Healthcare Fraud Detection Market size, analysis, and forecast report by 2029
Healthcare fraud detection market has been
expanding due to the increasing incidence of healthcare fraud that has led to
greater burdens for the healthcare industry as well as reimbursement
infrastructure. The fraud essentially involves misrepresentation and
intentional submission of false claims. For instance, a fraud physician, in
alliance with a pharmacy can add more expensive medicines to a prescription
without the knowledge of the patient. National Healthcare Anti-Fraud
Association opines that most of such frauds are committed by a small number of
healthcare providers and mostly by organized crime groups. Healthcare fraud
detection market has found impetus in the fact that healthcare fraud results in
higher costs for patients, reduces profit margins of payers, and causes havoc
for taxpayer dollars that support public health insurance companies.
According to experts, though the size of
the U.S. healthcare industry is nearly $2.7 trillion, much of the revenue is
wasted through mismanagement and fraud. Some of the common fraudulent behaviors
include illegal medical billing practices that falsify claims, claiming of
multiple claims by different providers for the same patient, stealing of
patient identities to gain reimbursement for medical services, patients and
dishonest providers coming together to make false claims and sharing the
monetary gains. Apparently, fraudulent billing leads to nearly 3%-10% of annual
healthcare costs in the U.S. To restrain this increasing tendency for healthcare
fraud, government as well as private agencies are resorting to solutions based
on AI and predictive analysis that is expected to add impetus to Healthcare
Fraud Detection market. The global healthcare fraud detection market is
expected to register a CAGR of 28.83% to reach USD 3,787.68 million by 2024.
Competitive
Landscape:
Some of the significant fraud
detection companies include IBM, DXC Technology Company, FAIR ISAAC
Corporation, UNITEDHEALTH group, WIPRO LIMITED, LEXISNEXIS, EXLSERVICE
Holdings, McKesson Corporation, Inc., SAS Institute Inc., CGI INC. and COTIVITI
INC.
Different
segments of healthcare fraud detection market and growth implications:
The healthcare fraud detection market has
been segmented into type, component, application, delivery model and end user.
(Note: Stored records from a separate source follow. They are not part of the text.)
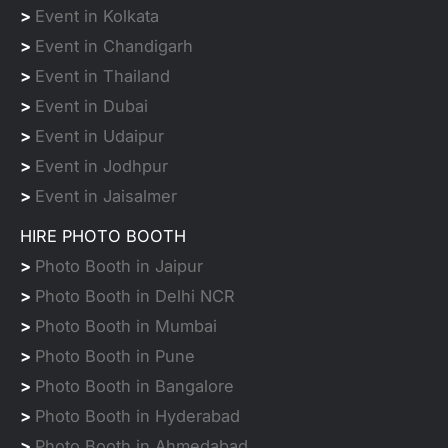
>
Event in Kolkata
>
Event in Chandigarh
>
Event in Thailand
>
Event in Dubai
>
Event in Udaipur
>
Event in Jodhpur
>
Event in Jaisalmer
HIRE PHOTO BOOTH
>
Photo Booth in Jaipur
>
Photo Booth in Delhi NCR
>
Photo Booth in Mumbai
>
Photo Booth in Pune
>
Photo Booth in Bangalore
>
Photo Booth in Hyderabad
>
Photo Booth in Ahmedabad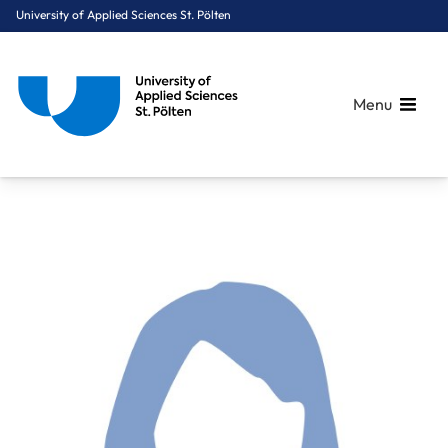
University of Applied Sciences St. Pölten
Menu
Breadcrumbs
You are here:
Home
About Us
Staff A-Z
Pichler Christina-Maria, MBA CEF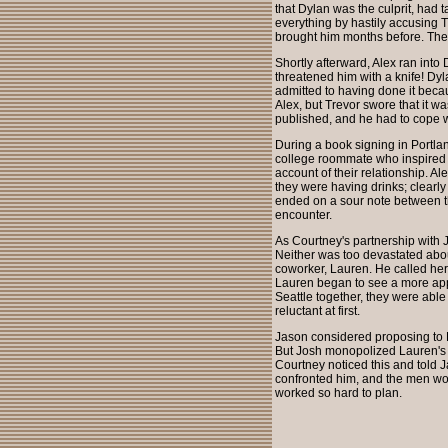
that Dylan was the culprit, had 
everything by hastily accusing T
brought him months before. The
Shortly afterward, Alex ran into
threatened him with a knife! Dy
admitted to having done it beca
Alex, but Trevor swore that it 
published, and he had to cope 
During a book signing in Portlan
college roommate who inspired h
account of their relationship. 
they were having drinks; clearl
ended on a sour note between 
encounter.
As Courtney's partnership with J
Neither was too devastated about
coworker, Lauren. He called her
Lauren began to see a more appea
Seattle together, they were able
reluctant at first.
Jason considered proposing to L
But Josh monopolized Lauren's a
Courtney noticed this and told 
confronted him, and the men wou
worked so hard to plan.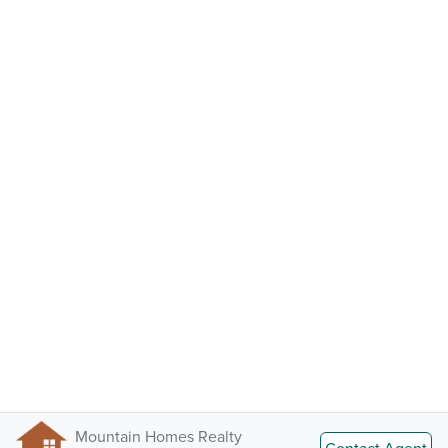
Mountain Homes Realty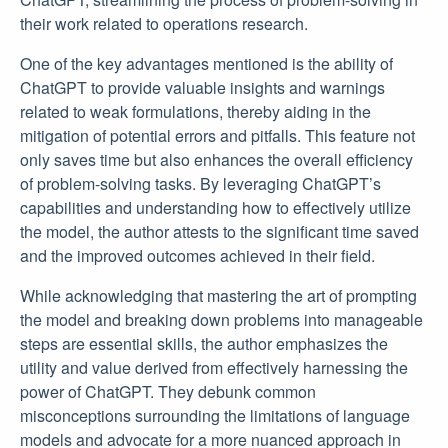
their work related to operations research.
One of the key advantages mentioned is the ability of
ChatGPT to provide valuable insights and warnings
related to weak formulations, thereby aiding in the
mitigation of potential errors and pitfalls. This feature not
only saves time but also enhances the overall efficiency
of problem-solving tasks. By leveraging ChatGPT’s
capabilities and understanding how to effectively utilize
the model, the author attests to the significant time saved
and the improved outcomes achieved in their field.
While acknowledging that mastering the art of prompting
the model and breaking down problems into manageable
steps are essential skills, the author emphasizes the
utility and value derived from effectively harnessing the
power of ChatGPT. They debunk common
misconceptions surrounding the limitations of language
models and advocate for a more nuanced approach in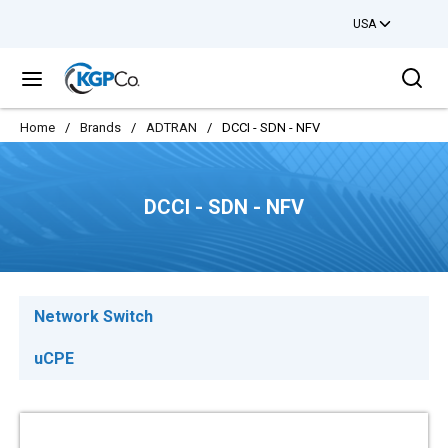
USA
Skip to main content
Sea
menu
Home
/
Brands
/
ADTRAN
/
DCCI - SDN - NFV
DCCI - SDN - NFV
Network Switch
uCPE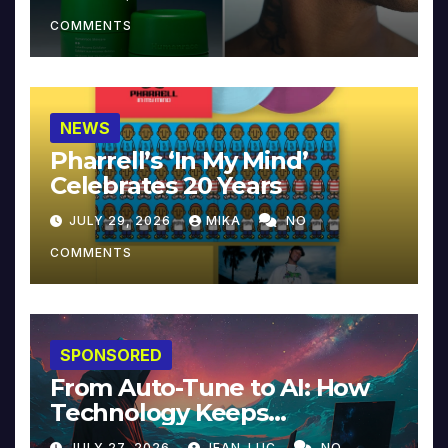
COMMENTS
NEWS
Pharrell’s ‘In My Mind’
Celebrates 20 Years
JULY 29, 2026
MIKA
NO
COMMENTS
SPONSORED
From Auto-Tune to AI: How
Technology Keeps
Reinventing Intimacy in
JULY 27, 2026
JEAN-LUC
NO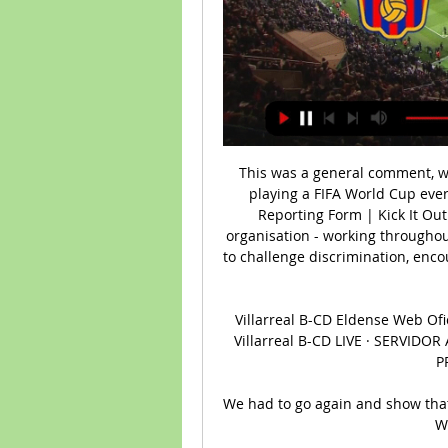
This was a general comment, whi
playing a FIFA World Cup ever
Reporting Form | Kick It Out 
organisation - working throughou
to challenge discrimination, enco
Villarreal B-CD Eldense Web Ofici
Villarreal B-CD LIVE · SERVID
P
We had to go again and show that 
We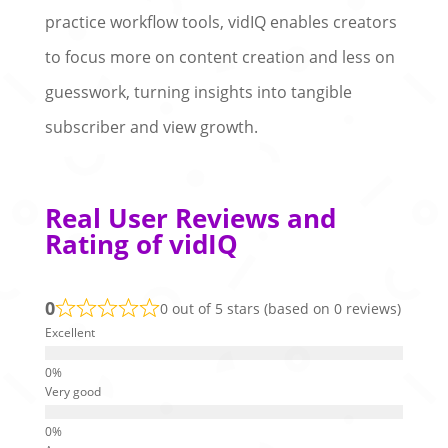
practice workflow tools, vidIQ enables creators
to focus more on content creation and less on
guesswork, turning insights into tangible
subscriber and view growth.
Real User Reviews and
Rating of vidIQ
0
0 out of 5 stars (based on 0 reviews)
Excellent
Very good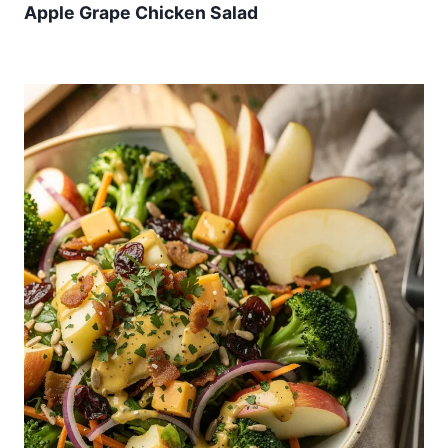
Apple Grape Chicken Salad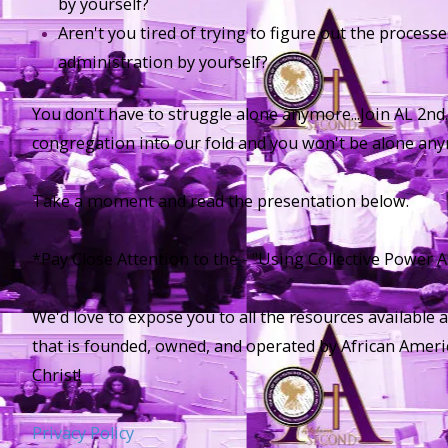
by yourself?
Aren't you tired of trying to figure out the proces
administration by yourself?
You don't have to struggle alone anymore...Join AL 2nd
congregation into our fold and you won't be alone an
Take a moment and read the presentation below.
*Pay Close Attention to the - "Using Collective Power As
We'd love to expose you to all the resources available 
that is founded, owned, and operated by African Ameri
Christ!
Privacy Policy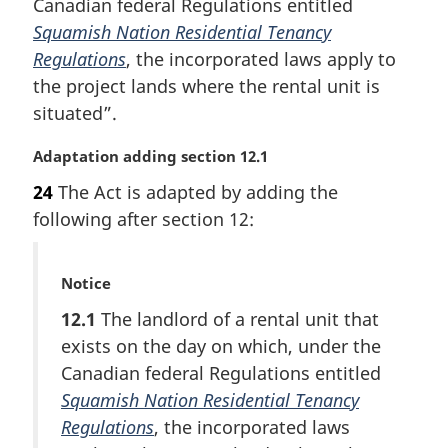
Canadian federal Regulations entitled
a
Squamish Nation Residential Tenancy
l
Regulations
, the incorporated laws apply to
n
the project lands where the rental unit is
o
t
situated”.
e
:
M
Adaptation adding section 12.1
a
24
The Act is adapted by adding the
r
following after section 12:
g
i
n
M
Notice
a
a
l
12.1
The landlord of a rental unit that
r
n
exists on the day on which, under the
g
o
i
Canadian federal Regulations entitled
t
n
e
Squamish Nation Residential Tenancy
a
:
Regulations
, the incorporated laws
l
Healthcare fraud detection market
classification on the basis of descriptive analytics, prescriptive analytics
and predictive analytics. These methods are used to mitigate various types of
healthcare frauds. For instance, descriptive analytics analyzes historical data
to scrutinize the changes. It reflects total revenue generated per patient,
monthly sales growth and yearly pricing changes, thus precise maintenance of
related records. Since the information can analyze the revenue cycle it is
considered an efficient means of healthcare fraud.
Predictive analytics is yet another type of
fraud detection technique that is built upon past data which includes fraud or
non-fraud indicators as well as different elements such as bill amount, number
of patients, treatment characteristics, years of experience of the doctor,
reporting lags and the number of patient visits.
On the basis of component, the market has
been bifurcated into services and software. By application healthcare fraud
detection market is classified as payment integrity and insurance claims
review. End-user classification of healthcare fraud detection market comprises
public or government agencies, private insurance payers and third party service
providers.
North
America to hold a significant share in healthcare fraud detection market
Healthcare fraud detection market has been
classified geographically as the Americas, Europe, Asia Pacific and the Middle
East & Africa.
The Americas accounted for a market share
of 49.97% in 2018. Healthcare fraud has been rampant in the U.S. and recently
the nation’s federal authorities have reported on breaking up a $1.2 billion
Medicare scam through which fraudsters were peddling orthodontic braces to
senior patients irrespective of whether they needed it. Apparently the scam was
spread over various continents. Officials had been able to crackdown on the
ring of fraudsters with the use of techniques used by credit card companies. As
a result, the healthcare fraud detection market in North America has been
growing at a significant pace.
Combating
healthcare scams to receive increased priority among public and private
organizations
Recently, Centers for Medicare and Medicaid
Services or CMS has submitted a RFI (Request for Information) to analyze how AI
can help in enhancement of services. CMS aims to identify and prevent fraud,
waste, and abuse and hopes that AI as well as other technologies can be
leveraged to that end. CMS wants to conduct program integrity activities,
reduce provider burden and to ensure proper claims payment.
AI technology can be utilized to detect
fraud much faster than other conventional methods. Studies indicate that nearly
$20 to $ 30 billion can be saved by US health insurance companies by avoiding
waste through fraud. CMS is endeavoring to stop fraud before payment is made
rather than the traditional pay and chase method used by government bodies.